Я сразу же сняла дом. Низкую избу, сложенную из толстых бревен, с соломенной крышей.
— Окна широкие, но хорошо законопачены, дров для печи вдоволь, — сказал хозяин дома, радуясь неожиданно пришедшей к нему удаче.
— Были ли здесь беспорядки? — спросила я.
— Ничего не было. Зима идет своим ходом. Дети спят, и я тайком пробираюсь в их сны. Только один раз в неделю я выхожу из дому, чтобы запастись продуктами. Я остерегаюсь всего, что запрещено еврейским законом к употреблению в пищу, и обещаю Розе, что буду беречь детей так, чтобы даже тень скверны не коснулась их. В сердце своем я знаю, что обет мой — ложь: надо всем властвует тут дух русинов, и сама я — в плену зимы и ее чар. Ничего не поделаешь.
— Что приготовить? — спрашиваю я, но про себя знаю, что все здесь — печь и посуда, хлеб и подсолнечное масло, каждая пядь пола, запах льна — все здесь, даже покрывало на постели, — скверна для них.
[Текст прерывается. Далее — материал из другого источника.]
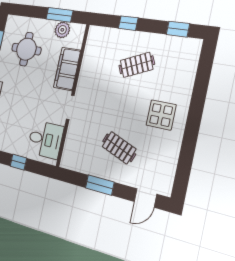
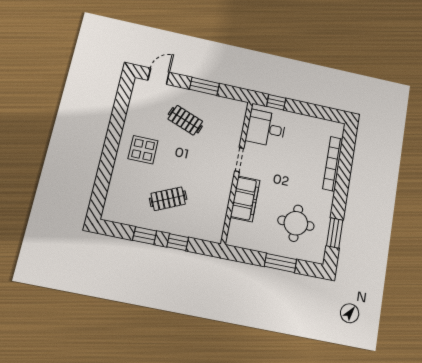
window: (59, 15) -> (280, 263), moved
window: (178, 29) -> (145, 236), moved
plant: (62, 30) -> (253, 241), removed
window: (18, 162) -> (276, 102), moved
— Что приготовить? — снова спрашиваю я.
— Не имеет значения, — отвечает Авраам, старший, и тем избавляет меня от колебаний.
Так началась наша жизнь здесь. Зима выдалась длинная, и большую ее часть мы провели на широкой крестьянской постели. Гудела печь, согревая своим теплом тонущую в полумраке комнату. Дети очень быстро открыли красоту языка русинов. Сначала они говорили неуверенно, но вскоре освоились. Я отвечала им на идише и предупреждала — голос шел не от меня, — что они должны сохранить свой язык, потому что забвение способно все поглотить.
Зима набирала силу. Будто заморозив, она лишила меня дара речи. На краткий миг водка избавляла меня от немоты. Я не пила много, но даже несколько глотков прогоняли мой страх и возвращали мне слова. Я говорила мальчикам, что надо быть крепкими и, ничего не боясь, бить злых людей. Я знала, что в моих словах был какой-то изъян, но не могла сдержаться. Мэя мать, дерзкая и желчная, говорила моим голосом. В ту зиму, да простит мне Господь, я любила моих мальчиков и ненавидела евреев. И если я кормила мальчиков пищей, которую евреям есть запрещено, то не потому что хотела этот запрет нарушить, а потому, что стремилась я сделать их крепкими и сильными. Однажды вечером я показала им нож, которым пользуются мясники, и объяснила, что это — оружие в случае необходимости. Нельзя бояться. Со злодеями надо сражаться, и здесь все средства хороши. Конечно, я была пьяна.
Теплые ветры налетели внезапно и как бы невзначай разметали снежные сугробы. Ледяные глыбы скатывались в ущелья, взрываясь там с оглушительным шумом. Всю ночь содрогался наш дом. Я понимала, что это — знак, поданный свыше, но смысла его не осознала.
Прошло совсем немного времени, и весна поднялась, отряхнув мертвые снега. Весна была мутной и влажной, крутого замеса. Месяц длились родовые схватки, и наконец туман испустил последний вздох, взошло солнце, залив теплым светом и дом наш, и все вокруг.